# Input material:
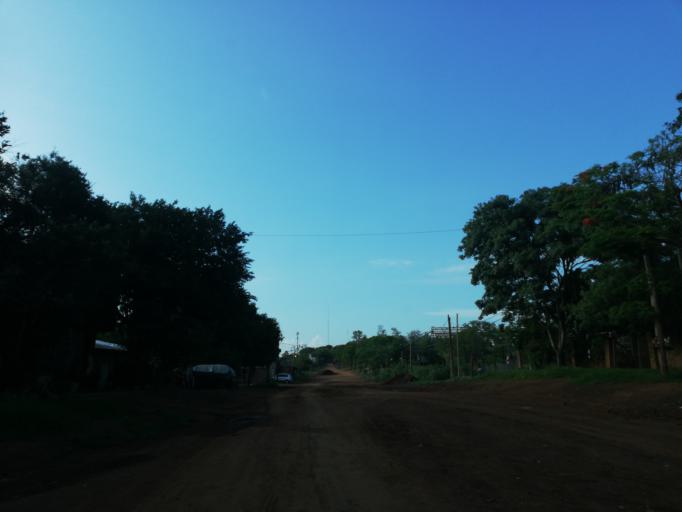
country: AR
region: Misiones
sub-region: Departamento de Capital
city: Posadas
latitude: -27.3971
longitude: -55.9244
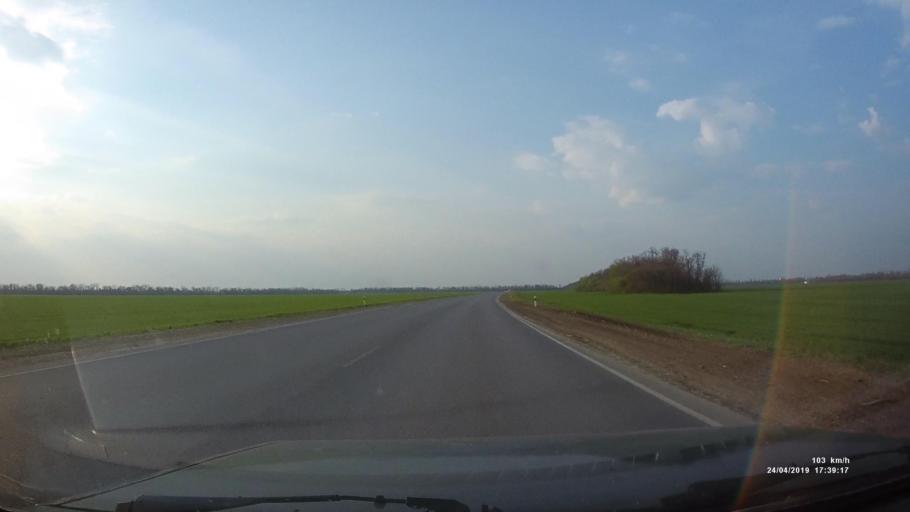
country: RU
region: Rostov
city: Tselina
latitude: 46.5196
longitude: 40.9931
==
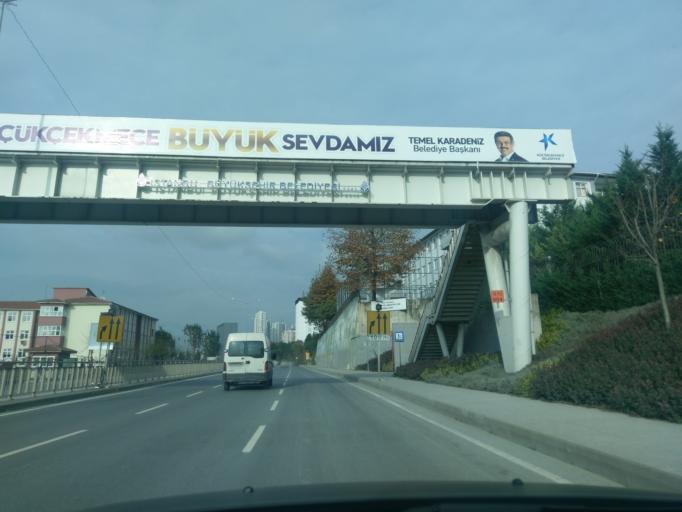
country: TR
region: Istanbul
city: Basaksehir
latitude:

# What to do:
Rewrite the entries from the line with "country: AR" to the line with "latitude: 46.5196", both included, as a Markdown table with the columns Row and Line, where Row numbers each line and blank lines are skipped. Leave the pictures out.

# Response to the task:
| Row | Line |
|---|---|
| 1 | country: AR |
| 2 | region: Misiones |
| 3 | sub-region: Departamento de Capital |
| 4 | city: Posadas |
| 5 | latitude: -27.3971 |
| 6 | longitude: -55.9244 |
| 7 | country: RU |
| 8 | region: Rostov |
| 9 | city: Tselina |
| 10 | latitude: 46.5196 |